There’s a lot of concern about the environmental impact of Bitcoin in general and Bitcoin mining in particular. The most common critique is that Bitcoin mining requires massive amounts of power. A single Bitcoin transaction can use up electricity equivalent to what a normal sized villa uses in a week. It certainly seems like an enormous waste. Is it? Is there another way of looking at this? Let’s examine the issue.
First of all, let’s remember what triggered the Bitcoin revolution in the first place — the destructiveness of our current monetary system. Almost every fiat currency on earth is no longer attached to a gold standard and therefore they’re all losing a bit of value every day due to the phenomenon of inflation. This incentivises spending. A lot of spending. Citizens and nation states across the globe seem equally eager to drown themselves in debt in an attempt to hoard as much frivolous bullshit stuff as possible before the race to the bottom is over. This has proven disastrous to the planet. As we all crave higher and higher standards of living, regardless of whether we can afford them or not, energy consumption increases and CO2 levels rise.

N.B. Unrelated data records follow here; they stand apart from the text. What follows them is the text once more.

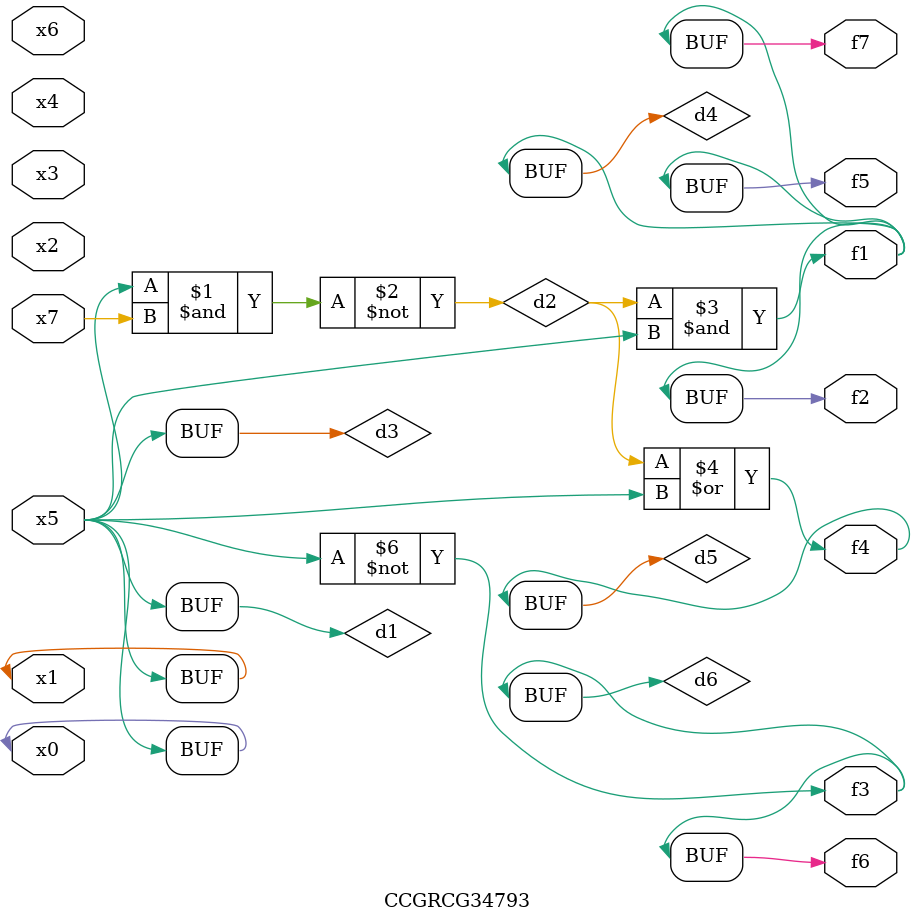
<source format=v>
module CCGRCG34793(
	input x0, x1, x2, x3, x4, x5, x6, x7,
	output f1, f2, f3, f4, f5, f6, f7
);

	wire d1, d2, d3, d4, d5, d6;

	buf (d1, x0, x5);
	nand (d2, x5, x7);
	buf (d3, x0, x1);
	and (d4, d2, d3);
	or (d5, d2, d3);
	nor (d6, d1, d3);
	assign f1 = d4;
	assign f2 = d4;
	assign f3 = d6;
	assign f4 = d5;
	assign f5 = d4;
	assign f6 = d6;
	assign f7 = d4;
endmodule

</source>
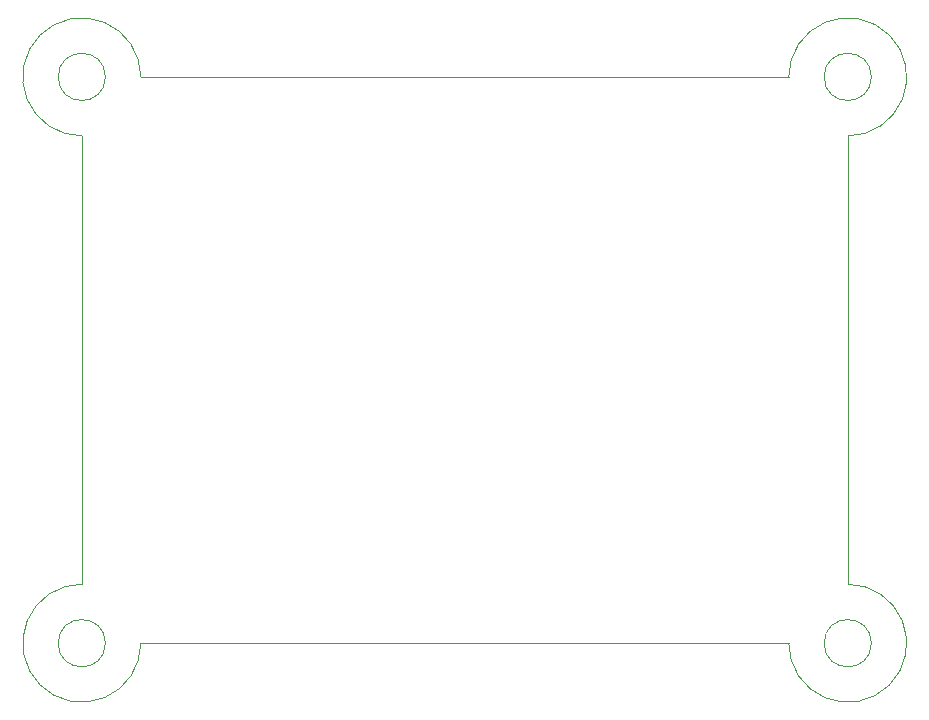
<source format=gbr>
%TF.GenerationSoftware,KiCad,Pcbnew,7.0.7*%
%TF.CreationDate,2023-10-05T10:10:36+02:00*%
%TF.ProjectId,Apollo - DSP,41706f6c-6c6f-4202-9d20-4453502e6b69,rev?*%
%TF.SameCoordinates,Original*%
%TF.FileFunction,Profile,NP*%
%FSLAX46Y46*%
G04 Gerber Fmt 4.6, Leading zero omitted, Abs format (unit mm)*
G04 Created by KiCad (PCBNEW 7.0.7) date 2023-10-05 10:10:36*
%MOMM*%
%LPD*%
G01*
G04 APERTURE LIST*
%TA.AperFunction,Profile*%
%ADD10C,0.100000*%
%TD*%
G04 APERTURE END LIST*
D10*
X166700000Y-61700000D02*
G75*
G03*
X166700000Y-61700000I-2000000J0D01*
G01*
X164700000Y-104650000D02*
X164700000Y-66700000D01*
X101850000Y-109650000D02*
G75*
G03*
X101850000Y-109650000I-2000000J0D01*
G01*
X99850000Y-104650000D02*
X99850000Y-66700000D01*
X101850000Y-61700000D02*
G75*
G03*
X101850000Y-61700000I-2000000J0D01*
G01*
X164700000Y-66700000D02*
G75*
G03*
X159700000Y-61700000I0J5000000D01*
G01*
X104850000Y-61700000D02*
G75*
G03*
X99850000Y-66700000I-5000000J0D01*
G01*
X99850000Y-104650000D02*
G75*
G03*
X104850000Y-109650000I0J-5000000D01*
G01*
X104850000Y-61700000D02*
X159700000Y-61700000D01*
X159700000Y-109650000D02*
G75*
G03*
X164700000Y-104650000I5000000J0D01*
G01*
X104850000Y-109650000D02*
X159700000Y-109650000D01*
X166700000Y-109650000D02*
G75*
G03*
X166700000Y-109650000I-2000000J0D01*
G01*
M02*

</source>
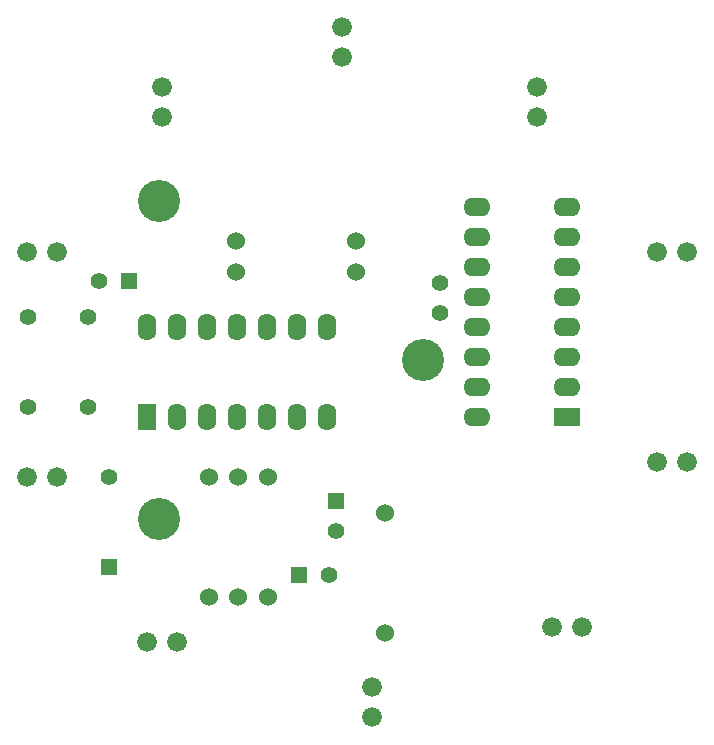
<source format=gts>
G04 (created by PCBNEW (2013-08-23 BZR 4296)-product) date 9/8/2013 11:51:00 PM*
%MOIN*%
G04 Gerber Fmt 3.4, Leading zero omitted, Abs format*
%FSLAX34Y34*%
G01*
G70*
G90*
G04 APERTURE LIST*
%ADD10C,0.005906*%
%ADD11C,0.055000*%
%ADD12C,0.060000*%
%ADD13C,0.066000*%
%ADD14R,0.090000X0.062000*%
%ADD15O,0.090000X0.062000*%
%ADD16R,0.062000X0.090000*%
%ADD17O,0.062000X0.090000*%
%ADD18R,0.055000X0.055000*%
%ADD19C,0.140000*%
G04 APERTURE END LIST*
G54D10*
G54D11*
X45520Y-24145D03*
X43520Y-24145D03*
X45520Y-21145D03*
X43520Y-21145D03*
G54D12*
X51540Y-26490D03*
X51540Y-30490D03*
X50465Y-19670D03*
X54465Y-19670D03*
X49580Y-30490D03*
X49580Y-26490D03*
X50550Y-30480D03*
X50550Y-26480D03*
X50465Y-18620D03*
X54465Y-18620D03*
X55425Y-27685D03*
X55425Y-31685D03*
G54D13*
X61000Y-31500D03*
X62000Y-31500D03*
X64500Y-26000D03*
X65500Y-26000D03*
X64500Y-19000D03*
X65500Y-19000D03*
X60500Y-14500D03*
X60500Y-13500D03*
X54000Y-12500D03*
X54000Y-11500D03*
X48000Y-14500D03*
X48000Y-13500D03*
X44500Y-19000D03*
X43500Y-19000D03*
X44500Y-26500D03*
X43500Y-26500D03*
X48500Y-32000D03*
X47500Y-32000D03*
X55000Y-33500D03*
X55000Y-34500D03*
G54D14*
X61500Y-24500D03*
G54D15*
X61500Y-23500D03*
X61500Y-22500D03*
X61500Y-21500D03*
X61500Y-20500D03*
X61500Y-19500D03*
X61500Y-18500D03*
X61500Y-17500D03*
X58500Y-17500D03*
X58500Y-18500D03*
X58500Y-19500D03*
X58500Y-20500D03*
X58500Y-21500D03*
X58500Y-22500D03*
X58500Y-23500D03*
X58500Y-24500D03*
G54D16*
X47500Y-24500D03*
G54D17*
X48500Y-24500D03*
X49500Y-24500D03*
X50500Y-24500D03*
X51500Y-24500D03*
X52500Y-24500D03*
X53500Y-24500D03*
X53500Y-21500D03*
X52500Y-21500D03*
X51500Y-21500D03*
X50500Y-21500D03*
X49500Y-21500D03*
X48500Y-21500D03*
X47500Y-21500D03*
G54D18*
X46230Y-29480D03*
G54D11*
X46230Y-26480D03*
X57285Y-20010D03*
X57285Y-21010D03*
G54D18*
X53805Y-27280D03*
G54D11*
X53805Y-28280D03*
G54D18*
X52585Y-29760D03*
G54D11*
X53585Y-29760D03*
G54D18*
X46910Y-19950D03*
G54D11*
X45910Y-19950D03*
G54D19*
X47900Y-27905D03*
X56695Y-22600D03*
X47895Y-17290D03*
M02*

</source>
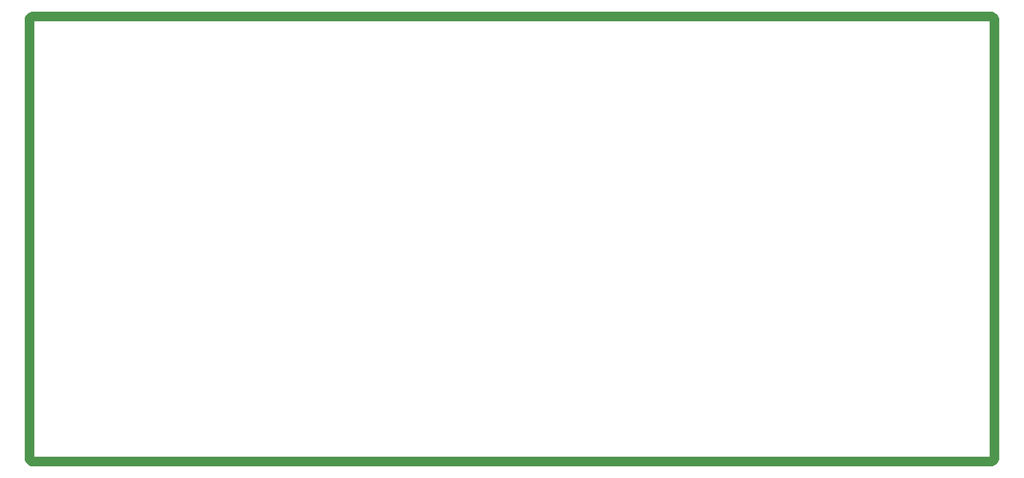
<source format=gko>
%FSTAX23Y23*%
%MOIN*%
%SFA1B1*%

%IPPOS*%
%ADD94C,0.047240*%
%LNpcbbldcdriver-1*%
%LPD*%
G54D94*
X06248Y03995D02*
D01*
X06248Y03996*
X06248Y03998*
X06248Y03999*
X06247Y04001*
X06247Y04003*
X06246Y04004*
X06245Y04006*
X06245Y04007*
X06244Y04008*
X06243Y0401*
X06241Y04011*
X0624Y04012*
X06239Y04013*
X06238Y04014*
X06236Y04015*
X06235Y04016*
X06233Y04016*
X06232Y04017*
X0623Y04017*
X06229Y04018*
X06227Y04018*
X06225Y04018*
X06225Y04018*
X06248Y03995D02*
D01*
X06248Y03996*
X06248Y03998*
X06248Y03999*
X06247Y04001*
X06247Y04003*
X06246Y04004*
X06245Y04006*
X06245Y04007*
X06244Y04008*
X06243Y0401*
X06241Y04011*
X0624Y04012*
X06239Y04013*
X06238Y04014*
X06236Y04015*
X06235Y04016*
X06233Y04016*
X06232Y04017*
X0623Y04017*
X06229Y04018*
X06227Y04018*
X06225Y04018*
X06225Y04018*
Y01856D02*
D01*
X06226Y01856*
X06228Y01856*
X06229Y01856*
X06231Y01857*
X06233Y01857*
X06234Y01858*
X06236Y01859*
X06237Y01859*
X06238Y0186*
X0624Y01861*
X06241Y01863*
X06242Y01864*
X06243Y01865*
X06244Y01866*
X06245Y01868*
X06246Y01869*
X06246Y01871*
X06247Y01872*
X06247Y01874*
X06248Y01875*
X06248Y01877*
X06248Y01879*
X06248Y0188*
X06225Y01856D02*
D01*
X06226Y01856*
X06228Y01856*
X06229Y01856*
X06231Y01857*
X06233Y01857*
X06234Y01858*
X06236Y01859*
X06237Y01859*
X06238Y0186*
X0624Y01861*
X06241Y01863*
X06242Y01864*
X06243Y01865*
X06244Y01866*
X06245Y01868*
X06246Y01869*
X06246Y01871*
X06247Y01872*
X06247Y01874*
X06248Y01875*
X06248Y01877*
X06248Y01879*
X06248Y0188*
X0159Y04018D02*
D01*
X01588Y04018*
X01586Y04018*
X01585Y04018*
X01583Y04017*
X01581Y04017*
X0158Y04016*
X01578Y04015*
X01577Y04015*
X01576Y04014*
X01574Y04013*
X01573Y04011*
X01572Y0401*
X01571Y04009*
X0157Y04008*
X01569Y04006*
X01568Y04005*
X01568Y04003*
X01567Y04002*
X01567Y04*
X01566Y03999*
X01566Y03997*
X01566Y03995*
X01566Y03995*
X0159Y04018D02*
D01*
X01588Y04018*
X01586Y04018*
X01585Y04018*
X01583Y04017*
X01581Y04017*
X0158Y04016*
X01578Y04015*
X01577Y04015*
X01576Y04014*
X01574Y04013*
X01573Y04011*
X01572Y0401*
X01571Y04009*
X0157Y04008*
X01569Y04006*
X01568Y04005*
X01568Y04003*
X01567Y04002*
X01567Y04*
X01566Y03999*
X01566Y03997*
X01566Y03995*
X01566Y03995*
Y0188D02*
D01*
X01566Y01878*
X01566Y01876*
X01566Y01875*
X01567Y01873*
X01567Y01871*
X01568Y0187*
X01569Y01868*
X01569Y01867*
X0157Y01866*
X01571Y01864*
X01573Y01863*
X01574Y01862*
X01575Y01861*
X01576Y0186*
X01578Y01859*
X01579Y01858*
X01581Y01858*
X01582Y01857*
X01584Y01857*
X01585Y01856*
X01587Y01856*
X01589Y01856*
X0159Y01856*
X01566Y0188D02*
D01*
X01566Y01878*
X01566Y01876*
X01566Y01875*
X01567Y01873*
X01567Y01871*
X01568Y0187*
X01569Y01868*
X01569Y01867*
X0157Y01866*
X01571Y01864*
X01573Y01863*
X01574Y01862*
X01575Y01861*
X01576Y0186*
X01578Y01859*
X01579Y01858*
X01581Y01858*
X01582Y01857*
X01584Y01857*
X01585Y01856*
X01587Y01856*
X01589Y01856*
X0159Y01856*
X06248Y0188D02*
Y03995D01*
X0159Y04018D02*
X06225D01*
X0159Y01856D02*
X06225D01*
X01566Y0188D02*
Y03995D01*
M02*
</source>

Bitcoin, on the other hand, incentivizes saving your wealth and investing it in something useful. It does this by having a controlled, predictable and deaccelerating inflation rate. This can be likened to a new gold standard. Quite recently a subset of the Bitcoin community “forked off”. They did so because they believed that the network fees had become too high and that Bitcoin couldn’t work without being a cheap medium of exchange and they were willing to sacrifice some of its decentralization mechanics in order to lower transaction fees on the network. In doing so they literally doubled the amount of tradable tokens in order for businesses to continue accepting crypto as a viable alternative to fiat currencies, but…
This is not Bitcoin.
The Bitcoin, the original chain, with its high fees, its slow confirmation times and its huge energy consumption is what counts here. This is the token that acts as a new gold standard and this is the technology that has the potential to challenge the way we view, and interact with, the global economy. The altcoins, the fork-coins and fintech buzzword bull-chain tokens are not. The point is that Bitcoin does not incentivize frivolous spending.
When the opponents of Bitcoin liken the purchase of a cup of coffee in Bitcoin to warming a villa for a week they’re missing several points. First of all — Bitcoins primary use case is not to provide the world with a new means of buying coffee. It may have been advertised as this in the past but all metrics point so something else — that Bitcoin is mainly a store of value. As prices and fees rise the scenarios in which using Bitcoin serves as a viable alternative become fewer and fewer. A more accurate metaphor than the coffee would be the amount of energy required in sending a gold bar from Scandinavia to Australia, safely, in less than an hour. This is what Bitcoin does and it requires a lot of energy no matter how you try to accomplish it.
Renewable energy sources such as wind, solar and water have a big disadvantage in comparison to traditional power plants. They’re not as predictable. Sometimes they produce too little and sometimes they produce too much electricity. When there’s a surplus, there are limited ways of storing the energy. But now there’s a new way of monetizing the excess power. Mining. Whenever your windmill or solar panel produces too much you could have it connected to a mining rig and thereby evening out your profit margins. Furthermore, if your solar panels are mounted on the roof of your villa, you could use the heat from your mining rig warm your house, your water or whatever else that might need heating.
The main point here is that all of these technologies combined might be the tipping point for completely self-sustaining homes. If you profit by making your home completely disconnected from every grid except the internet there’s no reason not to do so. All we need to do is make the user interfaces a little friendlier. Politicians use big words and try to force people into using renewables but the only thing that can really change people’s behaviour on a larger scale is if technology makes it truly economically viable to do so.